Nice or not, the Tavern has been so successful that Campbell is currently in a position of competing with himself: Prior to splitting with the club, he lined up shows that now directly oppose his first month's worth of entertainment at the Lounge, a retro-attractive, dimly lit sanctuary that feels like the Tavern's more sophisticated older cousin. (The Lounge's schedule includes an opening-night triple bill from Check Engine, Jet Black Joy and the Swanks on Friday, December 6; Skeleton Key, Uphollow and Black Black Ocean take the stage on Monday, December 9.) And though Campbell will be severing his ties to the Tavern, bands are not expected to do the same: The club will continue to host live music, with booking duties split among present employees.
"I read an interview with Doug Kauffman [of Nobody in Particular Presents] where he was talking about this business being all about relationships," Campbell says. "I think that's totally true. A club is really not about anything more than the promoter who's controlling it and what their relationships are with the agents who represent the bands. I'm totally confident in my relationships, and I know that those people will follow me wherever I go."
But what about fans who might not be ready to give up their trusty Tavern-side barstool, or those who might be dubious of the Lounge's new locale?
"Free parking -- that's how we'll get them," says Gebhardt, laughing. "Really, I think this area has a reputation that precedes it in a way that isn't totally positive. Once people get down here and see what it's all about, those preconceptions will kind of go away. The feeling of everyone around here is that this area is just going to continue to grow and develop. We just kind of got in on the ground floor of that."
Campbell and Gebhardt are not the first music-minded business owners to move out of the confines of downtown into its largely industrial fringes: A couple of years ago, saxophonist Laura Newman took over duties at Herb's Hideout, just a few blocks down the road from the Larimer Lounge on 21st Street, turning that place into an eclectic and happening spot that's defied those who doubted the viability of its location. Promoter (and former Tavern affiliate) Jason Cotter and partner Kurt Ottaway recently opened the Climax Lounge in the old Raven location on 21st and Welton, revitalizing an area that has a rich history of local music, both aboveboard and clandestine: Once upon a time in the underground, warehouses along streets in the upper twenties hosted illegal shows for the in-the-know sect, and the neighborhood's jazz legacy is hinted at by the grand, if barely used, theaters that line the streets of Five Points.
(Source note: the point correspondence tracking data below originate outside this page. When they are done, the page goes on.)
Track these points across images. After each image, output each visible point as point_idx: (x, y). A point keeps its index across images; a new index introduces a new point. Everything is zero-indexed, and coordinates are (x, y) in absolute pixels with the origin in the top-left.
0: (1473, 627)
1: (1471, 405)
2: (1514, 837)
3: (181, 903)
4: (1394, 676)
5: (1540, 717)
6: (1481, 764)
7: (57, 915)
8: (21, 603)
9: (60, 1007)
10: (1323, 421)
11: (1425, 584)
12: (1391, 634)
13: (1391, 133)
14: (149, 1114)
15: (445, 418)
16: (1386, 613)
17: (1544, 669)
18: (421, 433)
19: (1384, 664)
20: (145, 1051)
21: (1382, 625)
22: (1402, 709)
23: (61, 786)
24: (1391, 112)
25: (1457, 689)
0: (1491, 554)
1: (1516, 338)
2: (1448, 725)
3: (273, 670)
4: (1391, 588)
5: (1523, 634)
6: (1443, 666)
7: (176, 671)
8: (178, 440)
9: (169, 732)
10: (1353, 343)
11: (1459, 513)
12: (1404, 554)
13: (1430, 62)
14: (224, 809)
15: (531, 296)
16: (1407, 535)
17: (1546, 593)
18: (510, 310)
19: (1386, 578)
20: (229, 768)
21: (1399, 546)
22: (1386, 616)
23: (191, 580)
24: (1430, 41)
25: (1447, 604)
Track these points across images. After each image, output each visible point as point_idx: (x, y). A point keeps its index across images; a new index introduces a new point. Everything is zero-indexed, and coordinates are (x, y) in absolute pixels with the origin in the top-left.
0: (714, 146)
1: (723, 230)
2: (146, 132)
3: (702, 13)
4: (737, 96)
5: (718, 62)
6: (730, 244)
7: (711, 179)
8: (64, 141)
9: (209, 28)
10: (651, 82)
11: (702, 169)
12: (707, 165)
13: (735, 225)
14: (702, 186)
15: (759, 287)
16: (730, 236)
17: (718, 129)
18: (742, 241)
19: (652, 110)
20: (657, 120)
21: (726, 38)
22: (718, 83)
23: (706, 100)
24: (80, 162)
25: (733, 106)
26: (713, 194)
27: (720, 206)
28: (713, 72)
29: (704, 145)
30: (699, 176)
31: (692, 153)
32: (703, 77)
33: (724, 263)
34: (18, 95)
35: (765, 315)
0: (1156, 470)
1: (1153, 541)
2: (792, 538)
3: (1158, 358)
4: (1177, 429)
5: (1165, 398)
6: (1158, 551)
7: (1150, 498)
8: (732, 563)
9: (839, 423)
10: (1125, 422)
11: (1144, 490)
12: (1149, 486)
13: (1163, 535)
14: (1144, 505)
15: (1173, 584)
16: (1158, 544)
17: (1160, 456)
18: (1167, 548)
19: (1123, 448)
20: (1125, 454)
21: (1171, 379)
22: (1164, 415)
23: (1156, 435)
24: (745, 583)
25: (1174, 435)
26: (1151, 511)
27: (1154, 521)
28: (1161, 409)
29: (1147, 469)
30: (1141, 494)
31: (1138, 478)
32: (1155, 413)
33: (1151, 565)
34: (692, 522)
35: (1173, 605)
Today the Larimer Lounge is part of a neighborhood that is very much in flux, with a few art galleries and restaurants sprinkled among the liquor stores, scrapyards and industrial machinery of the upper Ballpark neighborhood. Down the street from the club -- formerly the Sunshine Lounge, a neighborhood watering hole that occasionally hosted live music -- hundreds of newly polished loft-style apartments sit vacant. Everyone, including Campbell and Gebhardt, are banking on the notion that a boom is just around the corner. (For the moment, however, a boarded-up pawnshop is what's really around the corner.)
"I think this place is great," says Campbell. "I'm hoping people are going to find out about it and just sort of freak out."
Last week, Justin Guarani, the big-haired singer who hammed his way into the preteen consciousness as a contestant on American Idol, was invited to participate in the Macy's Thanksgiving Day Parade as part of a float, mugging for cameras and parade-watchers and singing a ballad about trains and mountains while Katie Couric and Matt Lauer chatted about high school baton twirlers.
This is the kind of opportunity that awaits the near-winner of a hugely successful television talent contest. (Meanwhile, Kelly Clarkson, who beat Guarani by a landslide in the final tally, currently graces the cover of Seventeen and reveals her "naughty side" within its pages. We can only imagine!) Still, such dubious rewards haven't deterred new legions of Idol aspirants from vying for the chance to be humiliated on a national network, as evidenced by the throngs who turned up to audition for the show's producers last month. Locally, MIX 100.3/FM has come up with its own variation on the theme with Colorado Idol, a two-tiered regional contest; the second round takes place at the Soiled Dove on Wednesday, December 11.